Studies of coagulase negative staphylococcus causing necrotizing pneumonia are exceedingly rare and to our knowledge, there are about 2 cases reported so far. Carpio-Orantes reported a case of Staphylococcus epidermidis causing cavitary pneumonia in an immunocompetent host 21 and a case of S. epidermidis necrotizing pneumonia and pneumatocele in a neonate were described in literature. 22 Granulicella, the other pathogen identified in our case is a fastidious bacteria known as “nutritionally variant streptococci” which causes blood stream infections, endocarditis, and prosthetic material infection. Granulicella causing lung infections has never been reported before. 5 Whether this contributed to the cavitary pneumonia in our patient remains a curious diagnostic challenge.
Conclusion
SCD significantly contributes to morbidity and mortality in the United States, with infections being a major cause of death. Acute chest syndrome and lung infections complicate the disease, necessitating empirical treatment targeting common pathogens while awaiting culture results. Identifying rare pathogens in cavitary pneumonia is crucial for effective management, especially in individuals with a history of pulmonary infarction, which increases infection risk.

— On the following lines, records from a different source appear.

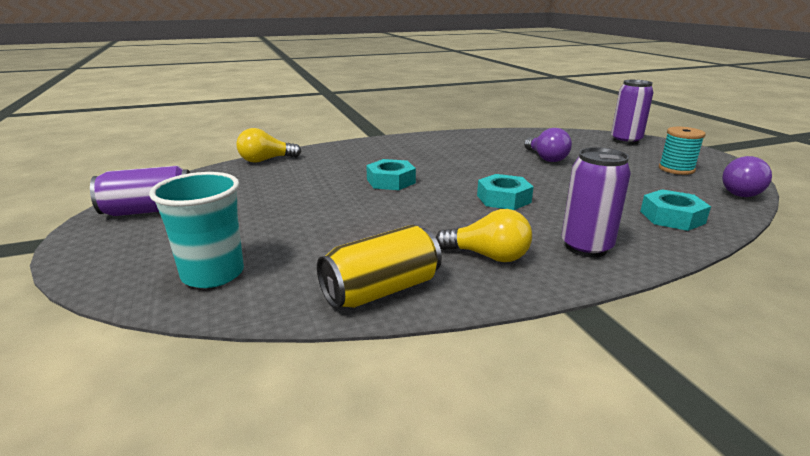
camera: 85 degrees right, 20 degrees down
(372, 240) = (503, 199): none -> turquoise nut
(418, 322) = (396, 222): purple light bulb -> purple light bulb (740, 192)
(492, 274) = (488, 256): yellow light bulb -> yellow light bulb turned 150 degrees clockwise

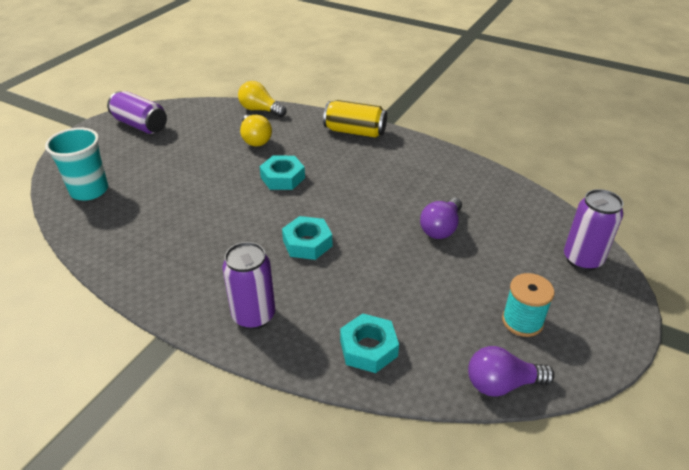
camera: 50 degrees right, 15 degrees up
(381, 290) = (117, 254): yellow can -> yellow can (355, 132)
(488, 256) = (197, 275): yellow light bulb -> yellow light bulb (255, 139)

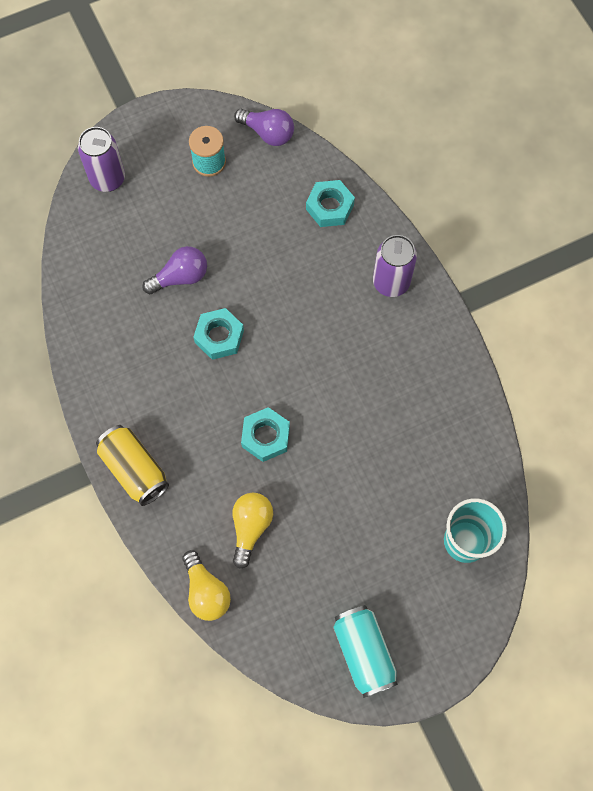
camera: 145 degrees left, 30 degrees up
(140, 125) = (364, 652): purple can -> turquoise can
(307, 243) = (303, 331): turquoise nut -> turquoise nut (219, 336)

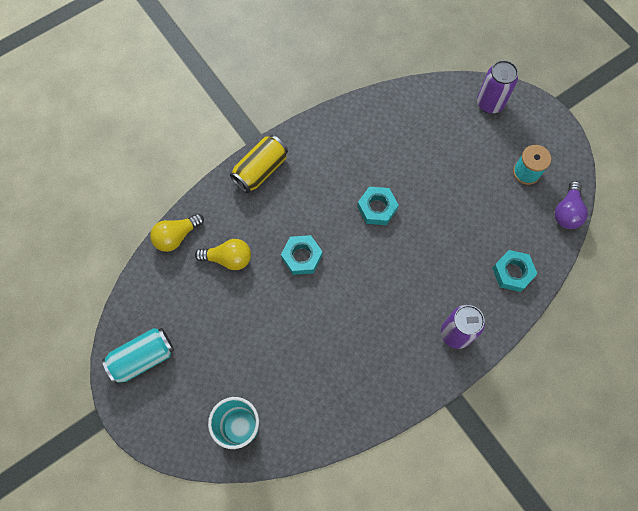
camera: 80 degrees right, 0 degrees up
(180, 277) = (420, 171): purple light bulb -> none

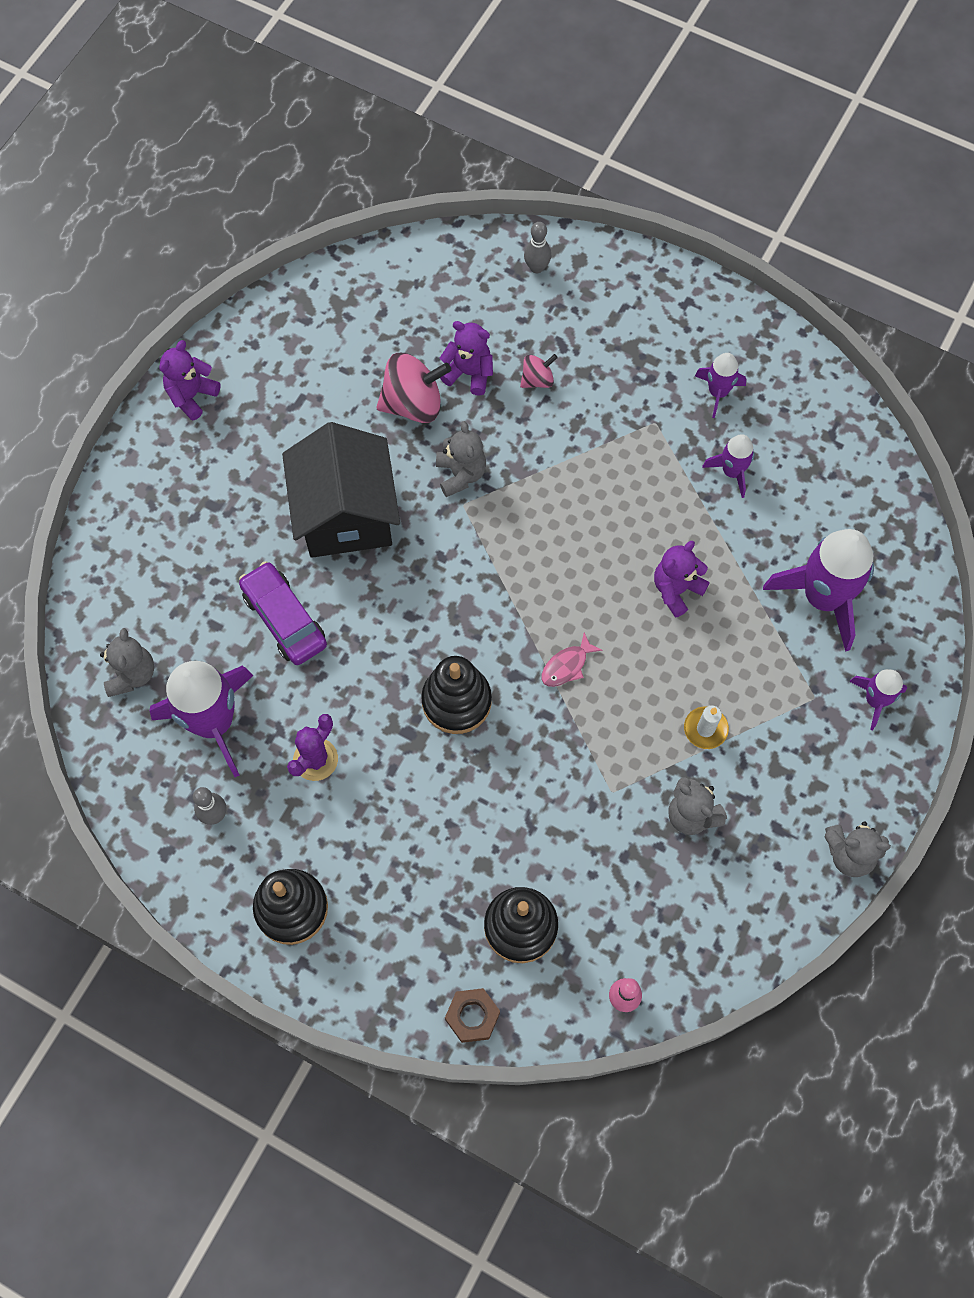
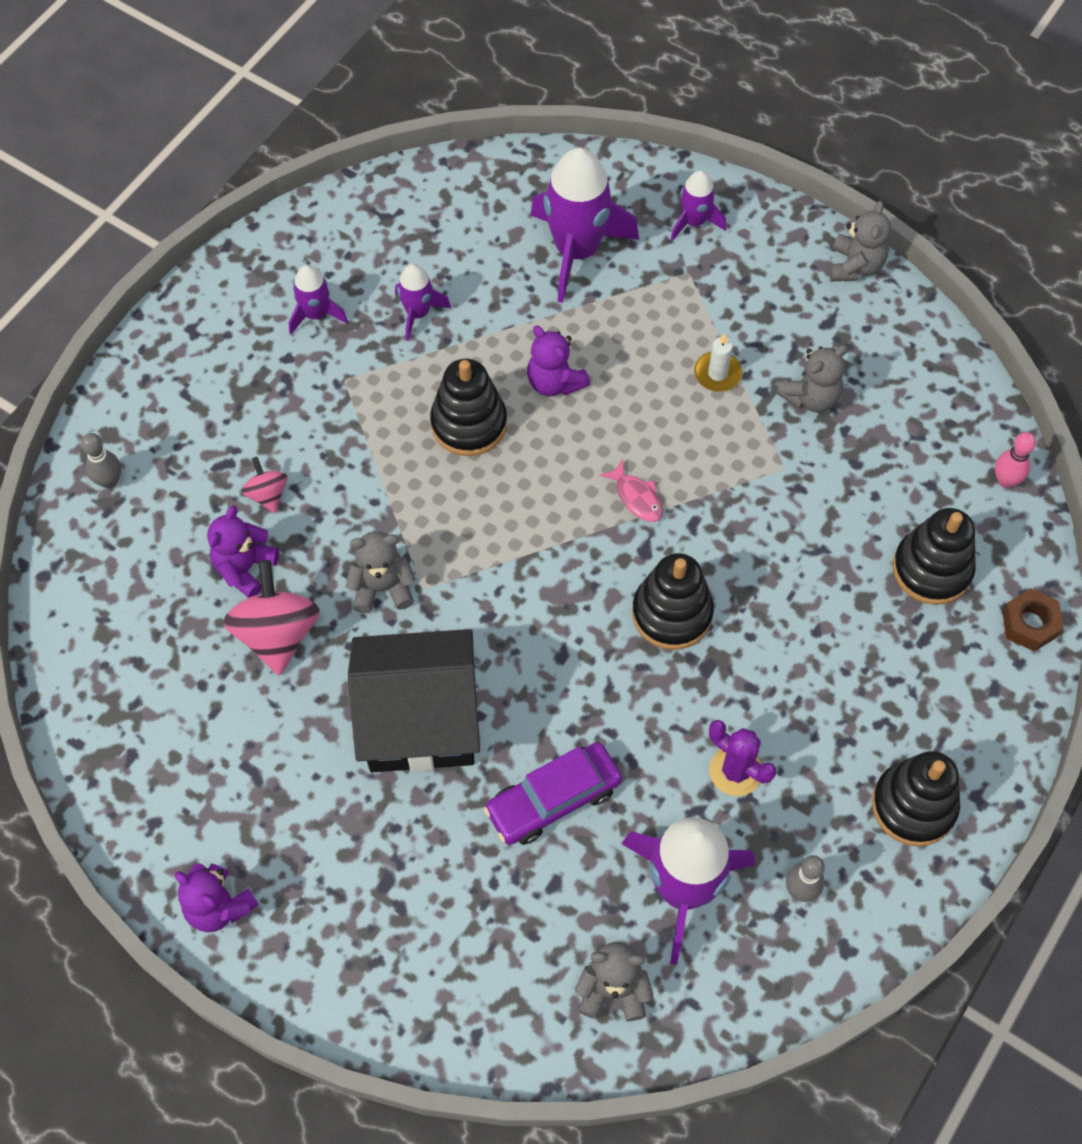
camera: 85 degrees left, 5 degrees down
(624, 524) = (469, 423): none -> black stacking toy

Vigilant monitoring and tailored strategies are essential to improve outcomes and minimize the risk of pulmonary complications in this vulnerable population.
Footnotes
Acknowledgements
We would like to express our gratitude to the clinical staff at The Brooklyn Hospital Centre for their exceptional care and support during the management of the patient described in this case report. We also thank our colleagues for their insightful discussions and contributions to the development of this manuscript. Lastly, we appreciate the guidance and resources provided by the Institutional Review Board, which facilitated the ethical approval for publication.
Declaration of Conflicting Interests
The author(s) declared no potential conflicts of interest with respect to the research, authorship, and/or publication of this article.
Funding
The author(s) received no financial support for the research, authorship, and/or publication of this article.
Ethics Approval
Permission to report this case was granted by the Institutional Review Board of The Brooklyn Hospital Center (No. 2263267).
Informed Consent
Written informed consent was obtained from the patient for their anonymized information to be published in this article.
Prior Presentation
This abstract is not previously presented at a meeting.